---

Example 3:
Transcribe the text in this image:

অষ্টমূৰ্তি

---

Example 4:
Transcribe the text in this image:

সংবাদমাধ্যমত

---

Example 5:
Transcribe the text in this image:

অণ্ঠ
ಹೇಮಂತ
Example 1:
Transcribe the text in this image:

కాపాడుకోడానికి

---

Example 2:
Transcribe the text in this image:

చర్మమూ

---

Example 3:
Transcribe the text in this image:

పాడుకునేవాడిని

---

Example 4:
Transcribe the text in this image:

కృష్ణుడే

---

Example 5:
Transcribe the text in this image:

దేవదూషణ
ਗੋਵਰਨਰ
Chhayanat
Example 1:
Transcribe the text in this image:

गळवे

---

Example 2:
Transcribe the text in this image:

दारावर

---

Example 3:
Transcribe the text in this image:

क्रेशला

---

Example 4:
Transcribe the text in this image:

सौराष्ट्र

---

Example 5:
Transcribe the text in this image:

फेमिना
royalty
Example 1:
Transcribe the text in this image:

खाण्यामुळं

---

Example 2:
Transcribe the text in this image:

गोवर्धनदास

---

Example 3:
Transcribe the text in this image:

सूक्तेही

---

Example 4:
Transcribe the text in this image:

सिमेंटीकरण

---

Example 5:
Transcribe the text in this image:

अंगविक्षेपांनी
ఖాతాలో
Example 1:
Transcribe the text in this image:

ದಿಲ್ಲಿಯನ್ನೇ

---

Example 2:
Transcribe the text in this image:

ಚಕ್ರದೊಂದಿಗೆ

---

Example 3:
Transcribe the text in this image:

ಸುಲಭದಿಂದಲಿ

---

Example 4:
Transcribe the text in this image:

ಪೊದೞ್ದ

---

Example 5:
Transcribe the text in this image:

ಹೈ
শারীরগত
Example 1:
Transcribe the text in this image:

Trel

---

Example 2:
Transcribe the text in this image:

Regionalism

_ _ _ _ _ _ _

◆ **Written request**
Reproduce all of the material above, swapping every occurrence of "Transcribe" for "Write out" and leaving everything else unchanged.

◆ **Task answer**
---

Example 3:
Write out the text in this image:

অষ্টমূৰ্তি

---

Example 4:
Write out the text in this image:

সংবাদমাধ্যমত

---

Example 5:
Write out the text in this image:

অণ্ঠ
ಹೇಮಂತ
Example 1:
Write out the text in this image:

కాపాడుకోడానికి

---

Example 2:
Write out the text in this image:

చర్మమూ

---

Example 3:
Write out the text in this image:

పాడుకునేవాడిని

---

Example 4:
Write out the text in this image:

కృష్ణుడే

---

Example 5:
Write out the text in this image:

దేవదూషణ
ਗੋਵਰਨਰ
Chhayanat
Example 1:
Write out the text in this image:

गळवे

---

Example 2:
Write out the text in this image:

दारावर

---

Example 3:
Write out the text in this image:

क्रेशला

---

Example 4:
Write out the text in this image:

सौराष्ट्र

---

Example 5:
Write out the text in this image:

फेमिना
royalty
Example 1:
Write out the text in this image:

खाण्यामुळं

---

Example 2:
Write out the text in this image:

गोवर्धनदास

---

Example 3:
Write out the text in this image:

सूक्तेही

---

Example 4:
Write out the text in this image:

सिमेंटीकरण

---

Example 5:
Write out the text in this image:

अंगविक्षेपांनी
ఖాతాలో
Example 1:
Write out the text in this image:

ದಿಲ್ಲಿಯನ್ನೇ

---

Example 2:
Write out the text in this image:

ಚಕ್ರದೊಂದಿಗೆ

---

Example 3:
Write out the text in this image:

ಸುಲಭದಿಂದಲಿ

---

Example 4:
Write out the text in this image:

ಪೊದೞ್ದ

---

Example 5:
Write out the text in this image:

ಹೈ
শারীরগত
Example 1:
Write out the text in this image:

Trel

---

Example 2:
Write out the text in this image:

Regionalism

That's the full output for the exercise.